The Federal Government has knocked the Bishop of Sokoto Diocese of the Catholic Church, Rt. Rev. Hassan Matthew Kukah, for stoking the embers of hatred, sectarian strife and national disunity during Christmas.
This was contained in a statement issued on Saturday by Minister of Information and Culture, Alhaji Lai Mohammed.
Although the statement did not directly refer to Rev Kukah, Mohammed urged the cleric that resorting to scorched-earth rhetoric at this time could trigger unintended consequences.
The federal government issued the riposte a day after Kukah’s Christmas Day Homily had portrayed the country as a nation wrapped in desolation, where horror stalked everyone on the highways, cities, homes and where the prospects of a failed state stared everyone in the face as a result of endless bloodletting, a collapsing economy, social anomie, domestic and community violence, kidnappings, armed robberies, among others.
The cleric, an unapologetic critic of President Muhammadu Buhari, also in his message, described the country as rudderless under the administration, saying the citizens appeared like people travelling without maps, without destination and with neither a captain nor a crew and having nowhere to turn to.

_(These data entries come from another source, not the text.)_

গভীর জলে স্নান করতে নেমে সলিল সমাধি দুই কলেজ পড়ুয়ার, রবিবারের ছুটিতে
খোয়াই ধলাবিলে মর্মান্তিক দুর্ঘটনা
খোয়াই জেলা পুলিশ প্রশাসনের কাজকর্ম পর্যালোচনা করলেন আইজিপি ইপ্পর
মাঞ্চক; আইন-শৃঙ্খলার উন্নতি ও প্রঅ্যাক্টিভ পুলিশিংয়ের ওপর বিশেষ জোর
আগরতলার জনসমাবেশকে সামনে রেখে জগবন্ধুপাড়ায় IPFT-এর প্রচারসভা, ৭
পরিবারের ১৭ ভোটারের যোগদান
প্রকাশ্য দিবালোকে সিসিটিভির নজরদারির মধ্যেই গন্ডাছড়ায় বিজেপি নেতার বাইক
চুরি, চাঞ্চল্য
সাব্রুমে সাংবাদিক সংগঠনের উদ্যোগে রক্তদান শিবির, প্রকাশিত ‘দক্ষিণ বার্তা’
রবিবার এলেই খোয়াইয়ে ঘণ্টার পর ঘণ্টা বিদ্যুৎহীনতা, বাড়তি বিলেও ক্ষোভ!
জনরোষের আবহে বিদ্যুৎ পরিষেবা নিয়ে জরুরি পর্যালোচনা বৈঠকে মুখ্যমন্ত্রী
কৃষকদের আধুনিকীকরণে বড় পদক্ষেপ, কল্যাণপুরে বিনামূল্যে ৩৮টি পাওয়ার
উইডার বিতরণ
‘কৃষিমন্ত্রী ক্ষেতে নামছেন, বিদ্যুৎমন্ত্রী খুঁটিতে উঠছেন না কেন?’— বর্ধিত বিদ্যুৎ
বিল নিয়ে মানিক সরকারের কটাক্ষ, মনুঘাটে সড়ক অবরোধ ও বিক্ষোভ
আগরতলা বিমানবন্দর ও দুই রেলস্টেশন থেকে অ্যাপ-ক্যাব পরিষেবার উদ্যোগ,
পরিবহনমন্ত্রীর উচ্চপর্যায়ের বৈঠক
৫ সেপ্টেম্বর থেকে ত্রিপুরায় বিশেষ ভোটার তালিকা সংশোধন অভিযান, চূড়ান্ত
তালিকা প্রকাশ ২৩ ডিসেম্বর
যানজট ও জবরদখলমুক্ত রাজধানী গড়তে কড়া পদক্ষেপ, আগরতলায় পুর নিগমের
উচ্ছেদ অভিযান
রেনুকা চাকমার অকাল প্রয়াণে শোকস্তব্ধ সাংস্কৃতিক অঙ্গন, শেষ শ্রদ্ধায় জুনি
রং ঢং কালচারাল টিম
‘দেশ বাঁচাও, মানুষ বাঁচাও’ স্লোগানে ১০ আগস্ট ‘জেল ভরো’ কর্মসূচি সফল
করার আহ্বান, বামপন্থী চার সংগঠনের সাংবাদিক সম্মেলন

He also contended that “there is no way any non-Northern Muslim president could have done a fraction of what President Buhari has done by his nepotism and gotten away with it.
“There would have been a military coup a long time ago or we would have been at war.”
But Mohammed said that while religious leaders had a responsibility to speak truth to power, such truth must not come wrapped in anger, hatred, disunity and religious disharmony.
He said it was particularly graceless and impious for Kukah to use Christmas to stoke the embers of hatred and national disunity.
”Calling for a violent overthrow of a democratically elected government, no matter how disguised such a call is, and casting a particular religion as violent is not what any religious leader should engage in, and certainly not in a season of peace,” Alhaji Mohammed said, adding that instigating regime change outside the ballot box is not only unconstitutional but also an open call to anarchy.
He said while some religious leaders, being human, may not be able to disguise their national leadership preference, they should refrain from stigmatizing the leader they have never supported anyway, using well-worn and disproved allegations of nepotism or whatever.
The Minister said whatever challenges Nigeria may be going through at this moment can only be tackled when all leaders and indeed all Nigerians come together, not when some people arrogantly engage in name-calling and finger-pointing.